Supraspinatus tendonitis is often associated with shoulder impingement syndrome.
Impingement (pinching) of the supraspinatus tendon leads to supraspinatus tendonitis (inflammation of the supraspinatus/rotator cuff tendon and tendinopathy (degeneration of the tendon).
The supraspinatus shoulder assessment consists of evaluating muscle strength as well as testing for signs of impingement.
The supraspinatus may be isolated by having the patient rotate the arm so that the thumbs are away from the floor and resistance is applied with the arms at 30° of forward flexion and 90° of abduction.
Note that pain is felt with tendonitis or partial injury to the supraspinatus tendon with the supraspinatus isolation test, but weakness can also be found accompanying partial- or full-thickness tear of the supraspinatus tendon. Also, weakness may be found with tendonitis because of muscle inhibition from the pain.
For the Neer test, the examiner forcefully elevates an internally rotated arm in the scapular plane, causing the supraspinatus tendon to be impinged against the anterior inferior acromion.
In the Hawkins-Kennedy test, the examiner forcefully internally rotates a 90° forwardly flexed arm, causing the supraspinatus tendon to be impinged against the coracoacromial ligamentous arch. Pain indicates impingement of the supraspinatus tendon. This is a positive impingement sign.
For the impingement test, the examiner injects 10 mL of a 1% lidocaine solution into the subacromial space and then repeats the tests for the impingement sign. Elimination or significant reduction of pain constitutes a positive impingement test result.
With the drop arm test, the patient places the arm in maximum elevation in the scapular plane and then lowers it slowly. The test can be repeated following subacromial injection of lidocaine. Sudden dropping of the arm indicates a possible rotator cuff tear.

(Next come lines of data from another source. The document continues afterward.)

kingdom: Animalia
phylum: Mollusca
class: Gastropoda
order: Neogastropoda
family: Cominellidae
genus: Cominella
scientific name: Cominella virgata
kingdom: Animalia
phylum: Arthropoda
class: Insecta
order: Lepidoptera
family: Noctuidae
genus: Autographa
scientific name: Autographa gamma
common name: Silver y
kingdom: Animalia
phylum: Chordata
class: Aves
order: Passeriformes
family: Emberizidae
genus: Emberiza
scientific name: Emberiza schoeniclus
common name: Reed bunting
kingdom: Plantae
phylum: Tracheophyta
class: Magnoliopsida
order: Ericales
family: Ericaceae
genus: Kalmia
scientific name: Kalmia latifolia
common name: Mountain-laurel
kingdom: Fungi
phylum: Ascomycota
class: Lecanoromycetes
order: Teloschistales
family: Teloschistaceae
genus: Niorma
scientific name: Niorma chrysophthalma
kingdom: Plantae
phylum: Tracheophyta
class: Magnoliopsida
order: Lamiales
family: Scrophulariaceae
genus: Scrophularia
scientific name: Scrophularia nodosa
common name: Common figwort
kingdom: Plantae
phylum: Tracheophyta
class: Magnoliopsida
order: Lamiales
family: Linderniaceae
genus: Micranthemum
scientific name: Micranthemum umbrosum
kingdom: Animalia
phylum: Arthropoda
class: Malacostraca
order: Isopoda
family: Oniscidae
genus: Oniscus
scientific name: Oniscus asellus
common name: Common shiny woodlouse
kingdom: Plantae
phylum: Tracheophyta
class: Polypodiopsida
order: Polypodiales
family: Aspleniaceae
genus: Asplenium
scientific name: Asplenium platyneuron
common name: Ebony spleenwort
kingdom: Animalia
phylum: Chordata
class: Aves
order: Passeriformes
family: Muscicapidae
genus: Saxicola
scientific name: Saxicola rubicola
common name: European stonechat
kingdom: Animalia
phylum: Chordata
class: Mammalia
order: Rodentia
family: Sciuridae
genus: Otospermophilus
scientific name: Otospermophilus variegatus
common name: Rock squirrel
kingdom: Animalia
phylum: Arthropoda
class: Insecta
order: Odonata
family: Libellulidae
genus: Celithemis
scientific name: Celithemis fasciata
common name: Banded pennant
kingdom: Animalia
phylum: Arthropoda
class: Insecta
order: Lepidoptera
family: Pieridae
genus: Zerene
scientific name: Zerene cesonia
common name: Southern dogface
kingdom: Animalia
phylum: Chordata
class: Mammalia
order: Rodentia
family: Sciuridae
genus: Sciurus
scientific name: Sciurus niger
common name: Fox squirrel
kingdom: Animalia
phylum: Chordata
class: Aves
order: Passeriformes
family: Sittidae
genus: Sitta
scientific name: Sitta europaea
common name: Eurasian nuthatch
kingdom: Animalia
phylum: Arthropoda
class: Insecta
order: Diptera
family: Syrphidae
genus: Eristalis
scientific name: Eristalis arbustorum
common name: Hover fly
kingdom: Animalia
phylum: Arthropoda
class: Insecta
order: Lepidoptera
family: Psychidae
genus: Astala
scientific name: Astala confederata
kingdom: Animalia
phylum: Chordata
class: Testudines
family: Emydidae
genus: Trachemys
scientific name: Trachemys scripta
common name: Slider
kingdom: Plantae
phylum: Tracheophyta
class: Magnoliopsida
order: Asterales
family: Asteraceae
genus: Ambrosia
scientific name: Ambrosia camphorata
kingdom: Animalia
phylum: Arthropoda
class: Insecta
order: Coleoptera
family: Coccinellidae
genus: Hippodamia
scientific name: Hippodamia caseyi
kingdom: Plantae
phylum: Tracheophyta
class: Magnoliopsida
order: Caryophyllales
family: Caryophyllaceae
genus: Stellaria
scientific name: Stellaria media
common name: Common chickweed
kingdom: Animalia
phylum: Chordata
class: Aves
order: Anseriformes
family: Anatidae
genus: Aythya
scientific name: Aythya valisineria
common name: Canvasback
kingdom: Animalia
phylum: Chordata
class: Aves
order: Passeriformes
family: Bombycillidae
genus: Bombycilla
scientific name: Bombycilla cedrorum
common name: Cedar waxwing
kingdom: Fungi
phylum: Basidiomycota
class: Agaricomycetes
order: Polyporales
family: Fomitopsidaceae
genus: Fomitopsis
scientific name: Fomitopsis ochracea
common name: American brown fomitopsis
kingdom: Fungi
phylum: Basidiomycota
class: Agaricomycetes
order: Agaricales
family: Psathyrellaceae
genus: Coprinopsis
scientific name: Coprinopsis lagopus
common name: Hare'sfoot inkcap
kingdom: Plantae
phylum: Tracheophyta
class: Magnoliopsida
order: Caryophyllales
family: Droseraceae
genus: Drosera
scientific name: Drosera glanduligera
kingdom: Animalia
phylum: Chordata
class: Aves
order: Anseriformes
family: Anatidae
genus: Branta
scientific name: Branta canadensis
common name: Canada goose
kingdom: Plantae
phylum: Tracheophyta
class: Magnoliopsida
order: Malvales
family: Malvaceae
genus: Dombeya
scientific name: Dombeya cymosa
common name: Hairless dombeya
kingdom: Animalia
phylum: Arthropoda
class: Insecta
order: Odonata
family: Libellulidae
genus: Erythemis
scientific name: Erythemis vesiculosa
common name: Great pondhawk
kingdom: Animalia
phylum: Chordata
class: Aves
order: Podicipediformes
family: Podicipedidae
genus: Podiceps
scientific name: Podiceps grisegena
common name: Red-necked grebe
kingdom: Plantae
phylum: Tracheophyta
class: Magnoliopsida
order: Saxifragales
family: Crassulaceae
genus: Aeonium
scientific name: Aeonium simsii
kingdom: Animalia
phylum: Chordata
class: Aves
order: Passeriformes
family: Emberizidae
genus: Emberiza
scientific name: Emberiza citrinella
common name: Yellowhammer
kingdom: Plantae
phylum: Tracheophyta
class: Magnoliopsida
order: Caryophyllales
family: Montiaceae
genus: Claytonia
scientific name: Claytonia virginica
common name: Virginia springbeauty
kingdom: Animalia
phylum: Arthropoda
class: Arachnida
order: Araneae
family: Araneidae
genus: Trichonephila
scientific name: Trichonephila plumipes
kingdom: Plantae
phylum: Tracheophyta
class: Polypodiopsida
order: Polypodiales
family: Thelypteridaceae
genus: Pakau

With the supraspinatus isolation test/empty can test (Jobe test), the supraspinatus may be isolated by having the patient rotate the arm so that the thumbs are pointing to the floor and resistance is applied with the arms in 30° of forward flexion and 90° of abduction (simulates emptying of a can). The result is positive when weakness is present compared with the unaffected side, suggesting a tear of the supraspinatus tendon. Some authorities feel the supraspinatus may be more effectively tested with the thumb-up position (i.e., "full can") rather than the thumb-down position
In evaluating the rotator cuff, the patient's affected extremity should always be compared with the unaffected side to detect subtle differences in strength and motion. A key finding, particularly with rotator cuff problems, is pain accompanied by weakness. True weakness should be distinguished from weakness that is due to pain. A patient with subacromial bursitis with a tear of the rotator cuff often has objective rotator cuff weakness caused by pain when the arm is positioned in the arc of impingement. Conversely, the patient will have normal strength if the arm is not tested in abduction.